Lawmakers overwhelmingly approve a $37 billion state budget. Unemployment benefits will be taxed. And a ban on vaccine passports.
Here’s what you might have missed this week at the Statehouse.
Indiana’s legislative session came to an end Thursday, though lawmakers expect to return in the fall for redistricting.
The new, two-year state budget was bolstered by billions of dollars in the session’s final days, both with federal COVID-19 relief money and increased state revenues. That led to an unprecedented increase for K-12 education funding and long-awaited provisions meant to raise teacher pay. Across 150 lawmakers, only five voted against the budget, support not seen in recent memory.
Not included in the budget was a break for Hoosiers who received unemployment benefits last year. The federal government allowed some of those benefits to be tax deductible. Hoosier Republicans opted not to do the same for the state income tax, arguing Indiana has always taxed those benefits.
Hoosier lawmakers passed a ban on COVID-19 vaccine passports in the waning hours of the 2021 legislative session Thursday.
The legislation, HB 1405, simply bans the state or local governments from issuing or requiring COVID-19 vaccine passports, showing proof of immunization status.

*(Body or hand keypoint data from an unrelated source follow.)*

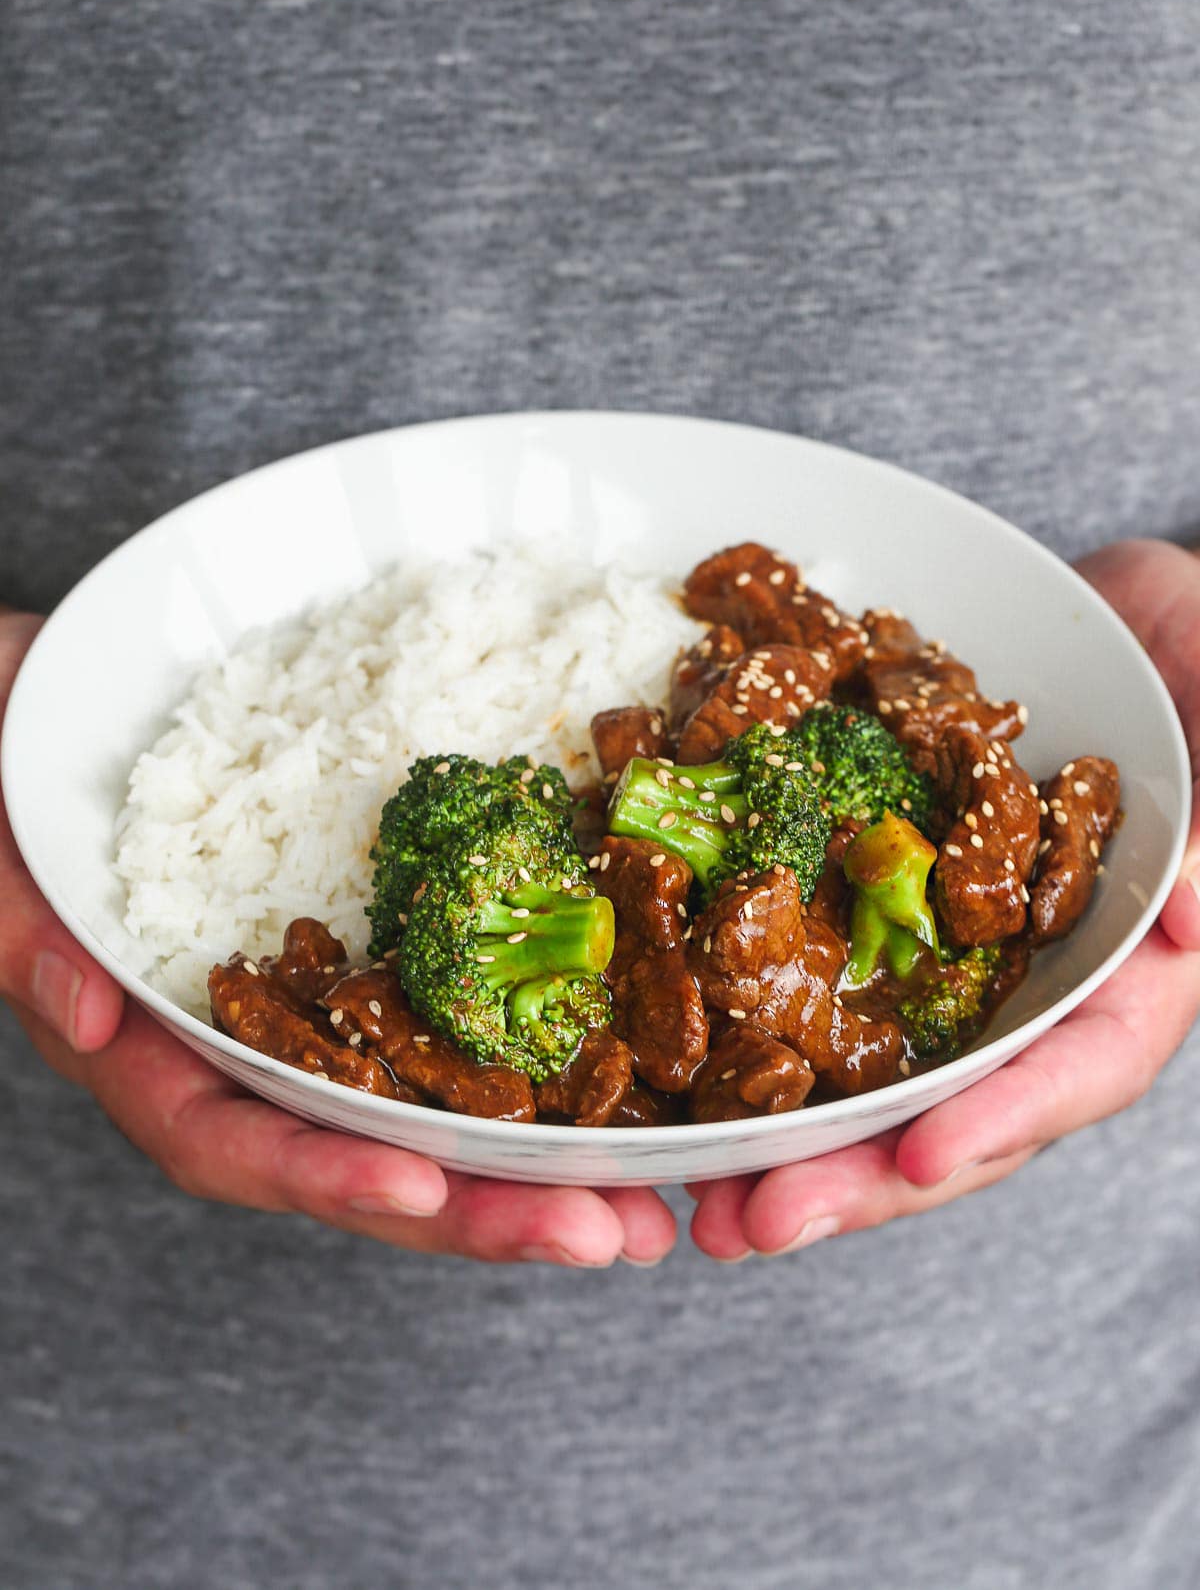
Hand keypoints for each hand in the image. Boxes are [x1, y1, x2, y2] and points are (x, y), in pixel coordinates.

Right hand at [1, 613, 674, 1267]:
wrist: (29, 711)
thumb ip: (23, 934)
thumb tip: (101, 1020)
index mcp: (146, 1044)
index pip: (229, 1138)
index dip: (326, 1177)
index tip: (425, 1197)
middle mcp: (236, 1045)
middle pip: (356, 1151)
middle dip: (477, 1207)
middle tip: (606, 1235)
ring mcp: (303, 1000)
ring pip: (416, 1098)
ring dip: (526, 1157)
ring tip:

Earlier language this session also implicated private businesses. But House Speaker Todd Huston (R-Fishers) said he wanted the final product focused only on what the government could and couldn’t do.
It’s going to be a lot harder for local health officials to create and enforce temporary restrictions during a public emergency under legislation approved Wednesday.
The bill, SB 5, says local health officials have to get approval from their local legislative body – county commissioners or city council – to pass emergency rules that are stricter than anything the state puts in place.
So, for instance, if a county health officer wants to impose a mask mandate now that Gov. Eric Holcomb ended the statewide order, their county commissioners must vote to do so.
Gov. Eric Holcomb signed an executive order Tuesday giving pregnant employees in state agencies the right to reasonable workplace accommodations. But he also signed a bill into law that tells private employers they don’t have to grant accommodations when their employees ask.
The executive order tells state agencies they must provide pregnant workers with temporary accommodations like longer break times, the ability to sit or stand for comfort, and a private space for expressing breast milk.
Thousands more overweight trucks could be headed to Indiana highways soon under legislation on its way to the governor’s desk.
Current law sets the weight limit for trucks at 80,000 pounds. However, if you’re hauling steel, paper or agricultural products, you can get special permits to haul 120,000 pounds.
Rep. Jim Pressel’s (R-Rolling Prairie) bill, HB 1190, would open up 120,000 pound truck weights to anyone.
Pressel said it’s about parity. The current system, he argued, picks winners and losers.
A bill that aims to help communities with failing septic systems connect to city water and sewer service is heading to Gov. Eric Holcomb’s desk.
According to the Indiana Department of Health, more than 20,000 septic systems in Indiana need to be repaired or replaced every year. Failing septic systems can leak wastewater into local streams and lakes. It can also get into drinking water wells and make people sick.
But hooking up to new water and sewer service is expensive. House Bill 1287 would allow a utility to waive the cost for that service for underserved communities and raise rates on its existing customers instead.